When I was a kid, I learned that “the shortest distance between two points is a straight line.” I read that in a math book and memorized it, but it meant very little to me. The factoid stayed with me, though.
I grew up on a military base, and family housing was large apartment buildings set at right corners to one another with a wooded area in the center.
Every day I left my apartment in the far-left corner of one building, walked along the front of the building, turned left, walked along the front of the next building, and then arrived at school. It was a boring, repetitive walk, so one week, I decided to test out that “shortest distance” idea to see if the straight line through the wooded area in the middle of the apartment buildings would indeed be shorter. I did my experiment over two days. Day one, I took my normal route and counted my steps. The next day, I took the straight path through the woods and counted my steps. Lo and behold, the shortest distance to school was indeed a straight line! (I then worked a little Pythagorean Theorem on my right triangle path to school and solidified that knowledge as well!)

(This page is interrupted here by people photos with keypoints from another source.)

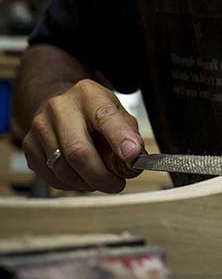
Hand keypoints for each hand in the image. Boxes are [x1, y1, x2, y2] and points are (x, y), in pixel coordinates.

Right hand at [22, 79, 143, 193]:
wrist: (56, 103)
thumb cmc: (90, 111)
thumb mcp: (114, 109)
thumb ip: (127, 131)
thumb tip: (135, 157)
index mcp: (87, 93)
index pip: (104, 116)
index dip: (119, 139)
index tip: (132, 157)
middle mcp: (60, 107)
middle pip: (78, 151)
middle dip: (101, 176)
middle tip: (117, 185)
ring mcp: (40, 127)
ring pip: (63, 169)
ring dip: (86, 183)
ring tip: (99, 180)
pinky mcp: (29, 145)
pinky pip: (52, 177)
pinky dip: (71, 184)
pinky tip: (81, 177)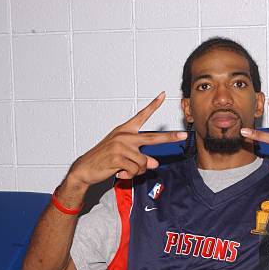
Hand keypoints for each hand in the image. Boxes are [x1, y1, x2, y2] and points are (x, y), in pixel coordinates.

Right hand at [68, 92, 186, 186]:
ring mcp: (121, 146)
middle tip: (183, 135)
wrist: (85, 168)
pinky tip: (120, 173)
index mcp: (125, 130)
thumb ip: (140, 157)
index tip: (163, 94)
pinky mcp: (118, 157)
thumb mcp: (123, 154)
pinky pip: (135, 170)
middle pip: (154, 138)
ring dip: (137, 170)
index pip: (142, 115)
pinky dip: (130, 175)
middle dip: (170, 137)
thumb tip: (154, 164)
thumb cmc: (104, 158)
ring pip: (144, 163)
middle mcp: (124, 135)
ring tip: (125, 169)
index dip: (153, 105)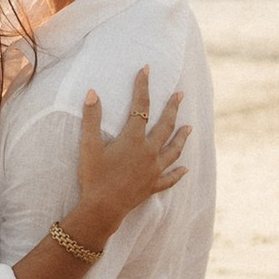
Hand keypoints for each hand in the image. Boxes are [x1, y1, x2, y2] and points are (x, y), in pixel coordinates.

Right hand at [70, 69, 187, 241]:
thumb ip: (92, 118)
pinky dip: (178, 173)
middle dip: (172, 107)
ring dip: (182, 137)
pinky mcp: (153, 186)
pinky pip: (169, 178)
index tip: (146, 69)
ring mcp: (153, 170)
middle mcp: (148, 152)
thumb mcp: (89, 145)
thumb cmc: (94, 176)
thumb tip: (93, 93)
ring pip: (173, 150)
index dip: (143, 86)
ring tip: (190, 127)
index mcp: (133, 139)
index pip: (140, 106)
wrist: (102, 208)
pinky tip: (185, 169)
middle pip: (165, 125)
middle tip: (180, 94)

I share this little story about my youthful nerdiness to talk about something training often overlooks or improperly applies: the necessity of practice. Practice is critical to the development of new skills. It allows learners to apply new skills and receive feedback on the results. The process of practicing increases learning in a way that simply reading about a skill will never do. If I hadn’t done my little path-to-school experiment, these math concepts would have remained facts to memorize rather than becoming truths understood by experience.
Once you acknowledge the importance of practice, how do you ensure the practice is effective? To increase practice’s effectiveness:
Space it out. Practicing activities with a few days between sessions helps put the learning in long-term memory. The work we do to remember what we learned a few days ago strengthens our memories! In my example, I learned that geometrical tidbit about straight lines in 7th grade and tested it in 8th grade when learning about the Pythagorean Theorem jogged my memory. Clearly, I still remember both some 30 years later!

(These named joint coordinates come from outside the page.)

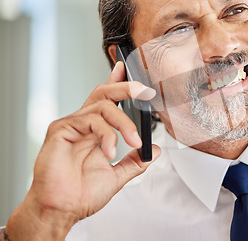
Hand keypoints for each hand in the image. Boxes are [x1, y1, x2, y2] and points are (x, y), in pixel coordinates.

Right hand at [4, 62, 160, 240]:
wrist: (61, 210)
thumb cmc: (81, 194)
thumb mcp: (117, 176)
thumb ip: (135, 161)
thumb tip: (154, 151)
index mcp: (95, 131)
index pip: (108, 101)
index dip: (118, 82)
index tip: (128, 69)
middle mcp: (83, 124)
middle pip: (104, 93)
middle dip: (126, 87)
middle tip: (145, 91)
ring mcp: (71, 126)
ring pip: (102, 106)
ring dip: (124, 123)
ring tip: (134, 141)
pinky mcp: (60, 130)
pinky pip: (90, 120)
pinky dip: (106, 134)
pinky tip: (110, 152)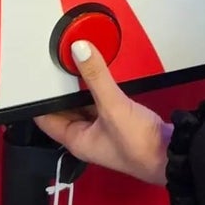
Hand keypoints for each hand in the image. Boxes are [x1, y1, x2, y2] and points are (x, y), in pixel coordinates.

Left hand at [36, 41, 172, 185]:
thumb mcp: (113, 107)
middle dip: (60, 90)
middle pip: (65, 109)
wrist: (170, 154)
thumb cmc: (139, 146)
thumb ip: (96, 77)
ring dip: (79, 89)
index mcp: (76, 140)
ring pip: (84, 105)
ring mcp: (103, 129)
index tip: (34, 78)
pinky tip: (98, 75)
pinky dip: (98, 89)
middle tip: (54, 64)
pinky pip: (101, 101)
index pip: (46, 119)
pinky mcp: (119, 121)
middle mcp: (87, 137)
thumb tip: (80, 50)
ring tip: (74, 64)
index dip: (38, 100)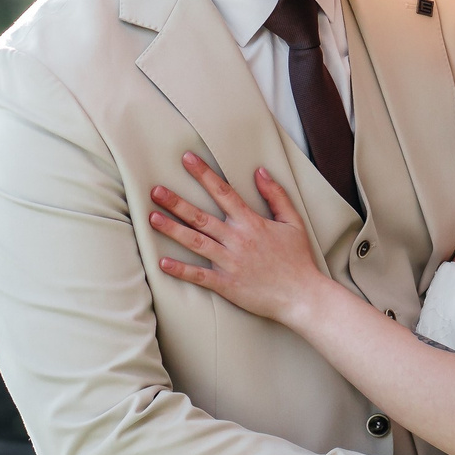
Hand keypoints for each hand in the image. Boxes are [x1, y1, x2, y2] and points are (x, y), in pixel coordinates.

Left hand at [149, 154, 330, 324]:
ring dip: (172, 230)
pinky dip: (181, 269)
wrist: (302, 295)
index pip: (223, 192)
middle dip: (176, 202)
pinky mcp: (226, 284)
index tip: (187, 159)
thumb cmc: (297, 259)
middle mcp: (237, 240)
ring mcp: (230, 263)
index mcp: (251, 223)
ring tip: (152, 218)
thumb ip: (276, 195)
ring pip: (195, 242)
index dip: (204, 174)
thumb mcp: (292, 222)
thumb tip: (260, 172)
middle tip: (155, 191)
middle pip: (201, 216)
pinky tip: (162, 262)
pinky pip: (199, 276)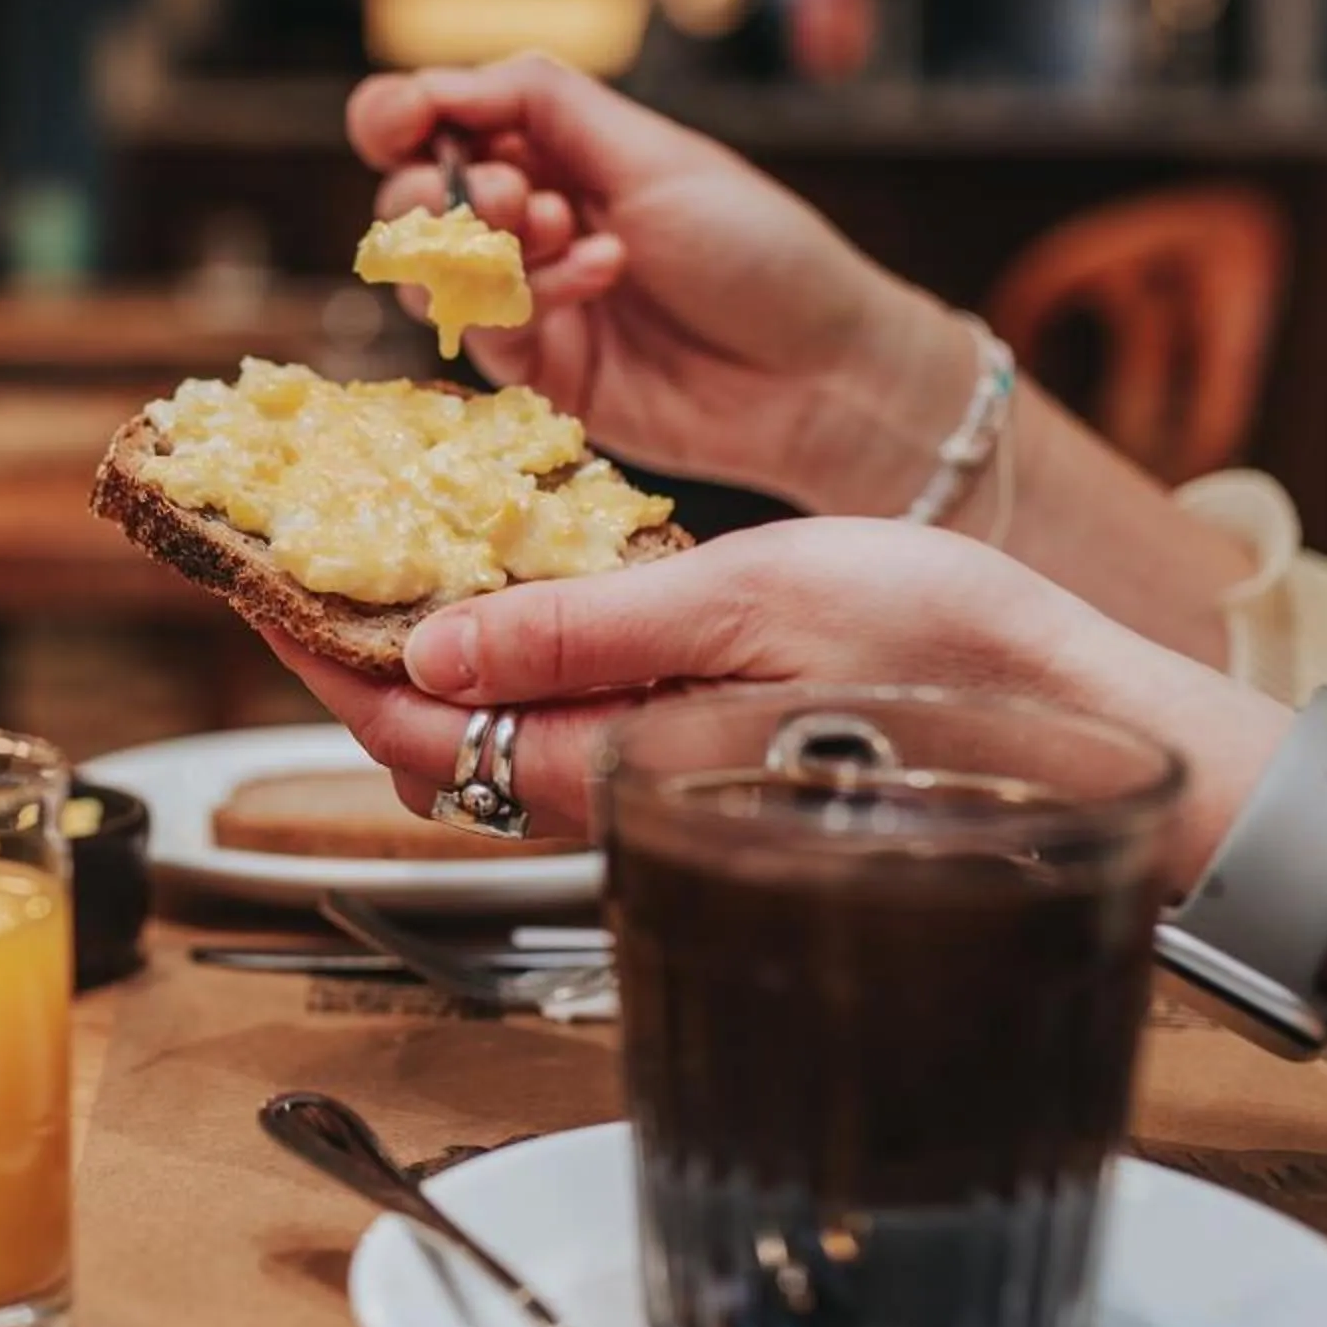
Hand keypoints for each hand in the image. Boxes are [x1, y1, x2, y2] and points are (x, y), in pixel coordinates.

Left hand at [267, 518, 1264, 841]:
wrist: (1077, 724)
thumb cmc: (940, 658)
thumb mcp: (745, 602)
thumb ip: (581, 631)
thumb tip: (432, 642)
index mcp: (604, 759)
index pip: (402, 720)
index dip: (311, 646)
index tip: (250, 570)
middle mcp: (610, 785)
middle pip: (426, 729)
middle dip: (347, 643)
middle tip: (295, 540)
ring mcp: (647, 774)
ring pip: (487, 723)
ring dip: (421, 642)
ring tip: (375, 544)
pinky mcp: (689, 752)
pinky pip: (559, 714)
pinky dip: (505, 648)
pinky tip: (507, 579)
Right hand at [349, 54, 970, 514]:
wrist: (822, 372)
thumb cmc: (759, 248)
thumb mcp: (655, 154)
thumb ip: (544, 106)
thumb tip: (441, 79)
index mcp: (557, 149)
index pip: (440, 120)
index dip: (401, 114)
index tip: (406, 118)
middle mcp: (530, 219)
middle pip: (413, 196)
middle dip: (440, 188)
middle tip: (510, 194)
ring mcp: (528, 297)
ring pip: (430, 268)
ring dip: (476, 242)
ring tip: (554, 229)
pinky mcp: (536, 371)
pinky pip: (485, 328)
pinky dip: (532, 292)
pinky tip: (602, 271)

Weave it together. When you weave together concepts or skills within the same lesson, as opposed to the traditional learning structure of focusing on one concept or skill at a time, the contextualization makes the concepts truer to life.. Think of how you communicate: you ask questions, listen, and reply all in one conversation, so learning listening, questioning, and other conversational skills together gives them greater context and meaning. When you mingle old concepts with new concepts, you’ve added spaced practice too, which increases the training’s efficacy.

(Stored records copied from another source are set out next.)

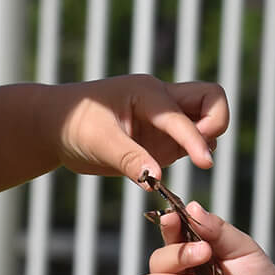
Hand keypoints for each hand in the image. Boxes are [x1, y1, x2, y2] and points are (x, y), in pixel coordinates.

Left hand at [48, 76, 227, 181]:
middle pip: (211, 97)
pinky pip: (191, 140)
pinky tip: (174, 168)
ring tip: (190, 160)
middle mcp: (162, 100)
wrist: (57, 125)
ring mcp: (165, 119)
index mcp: (147, 93)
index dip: (196, 139)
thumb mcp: (98, 142)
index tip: (205, 164)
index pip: (182, 117)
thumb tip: (157, 180)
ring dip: (206, 139)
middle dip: (216, 122)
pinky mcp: (162, 137)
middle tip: (201, 152)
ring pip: (206, 117)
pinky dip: (195, 152)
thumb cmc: (75, 124)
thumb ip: (129, 159)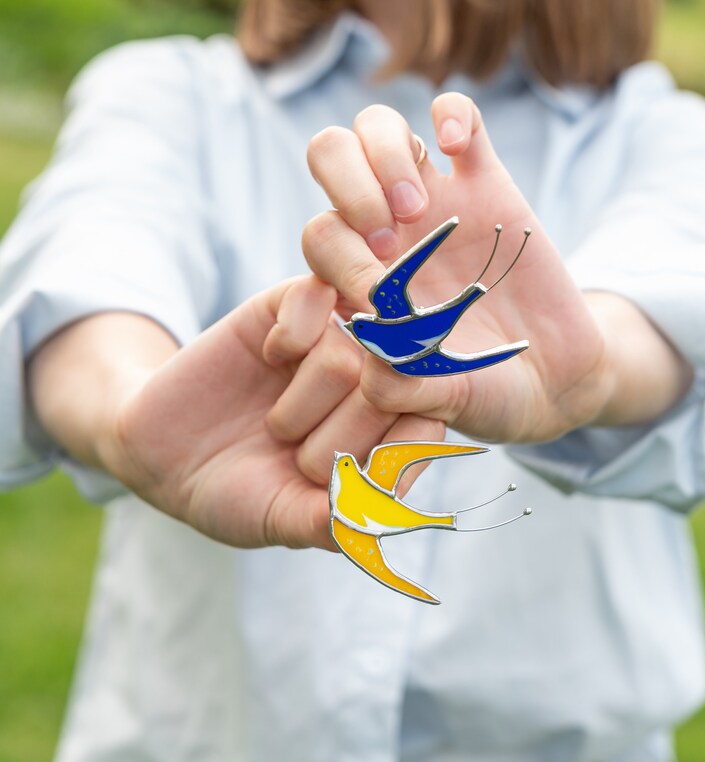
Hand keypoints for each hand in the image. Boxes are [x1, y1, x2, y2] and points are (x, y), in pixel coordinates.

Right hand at [29, 278, 442, 548]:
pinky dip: (291, 332)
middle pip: (394, 386)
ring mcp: (330, 341)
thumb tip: (382, 518)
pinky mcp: (288, 308)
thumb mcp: (283, 519)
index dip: (396, 450)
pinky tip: (269, 358)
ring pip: (352, 350)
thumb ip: (333, 521)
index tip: (354, 476)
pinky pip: (315, 295)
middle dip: (344, 433)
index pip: (427, 423)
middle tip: (301, 458)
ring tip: (278, 427)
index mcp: (381, 433)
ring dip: (306, 400)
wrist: (164, 452)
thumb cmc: (236, 492)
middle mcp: (365, 384)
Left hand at [303, 93, 611, 442]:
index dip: (336, 257)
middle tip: (388, 234)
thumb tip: (371, 358)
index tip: (376, 296)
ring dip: (386, 156)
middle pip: (331, 157)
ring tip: (419, 208)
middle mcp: (389, 232)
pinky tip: (460, 148)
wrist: (550, 379)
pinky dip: (451, 116)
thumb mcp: (441, 397)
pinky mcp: (487, 184)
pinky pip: (459, 118)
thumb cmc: (485, 391)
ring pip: (380, 128)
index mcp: (362, 278)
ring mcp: (436, 202)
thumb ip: (401, 385)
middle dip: (348, 184)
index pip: (319, 235)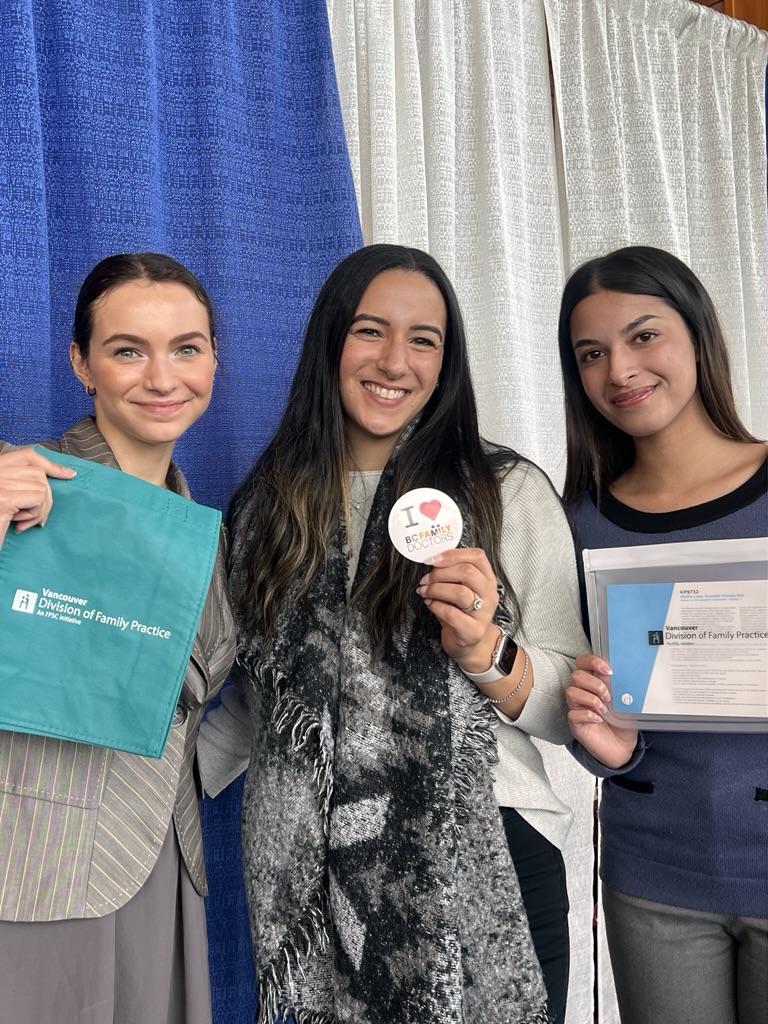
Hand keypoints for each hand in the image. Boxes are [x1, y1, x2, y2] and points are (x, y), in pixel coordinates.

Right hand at [0, 449, 75, 545]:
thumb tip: (62, 474)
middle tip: (35, 519)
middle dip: (44, 497)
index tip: (67, 474)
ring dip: (38, 509)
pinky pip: (37, 498)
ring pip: (40, 487)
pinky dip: (34, 514)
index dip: (49, 465)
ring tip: (22, 523)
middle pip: (37, 473)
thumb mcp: (7, 500)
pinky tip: (18, 525)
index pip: (26, 456)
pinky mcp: (4, 498)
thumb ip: (22, 485)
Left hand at [416, 547, 499, 670]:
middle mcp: (489, 595)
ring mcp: (484, 614)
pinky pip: (452, 614)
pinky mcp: (473, 631)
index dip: (453, 554)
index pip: (477, 557)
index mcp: (487, 579)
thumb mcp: (460, 588)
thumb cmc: (461, 612)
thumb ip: (452, 572)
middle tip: (426, 579)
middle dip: (440, 573)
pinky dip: (436, 606)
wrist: (468, 643)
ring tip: (425, 592)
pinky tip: (430, 605)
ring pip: (460, 593)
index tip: (433, 559)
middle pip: (468, 572)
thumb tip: (432, 559)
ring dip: (436, 590)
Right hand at [566, 654, 638, 768]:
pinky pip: (573, 714)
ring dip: (590, 699)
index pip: (583, 663)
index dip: (592, 662)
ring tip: (604, 709)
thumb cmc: (623, 723)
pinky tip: (599, 720)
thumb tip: (625, 677)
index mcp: (593, 683)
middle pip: (576, 676)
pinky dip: (588, 715)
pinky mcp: (575, 723)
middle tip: (608, 696)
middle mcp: (582, 692)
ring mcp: (577, 708)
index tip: (608, 671)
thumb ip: (623, 688)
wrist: (623, 747)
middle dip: (594, 684)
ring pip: (571, 692)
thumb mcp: (627, 703)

Mix it up. Varying the types of practice activities and the way skills are practiced increases learners’ abilities to transfer learning from one situation to another. Plus, because different types of practice activities engage different parts of the brain, memory is strengthened. We probably used worksheets when we learned geometry (though I can’t remember them), which is one kind of practice. Pairing that with some hands-on activities (like my path-to-school experiment) truly drives home the learning.
Practice is an important part of any training program. Practice that is spaced, with concepts woven together, and that includes a variety of activities is statistically more effective than practice that excludes these three aspects. Effective practice equals improved learning.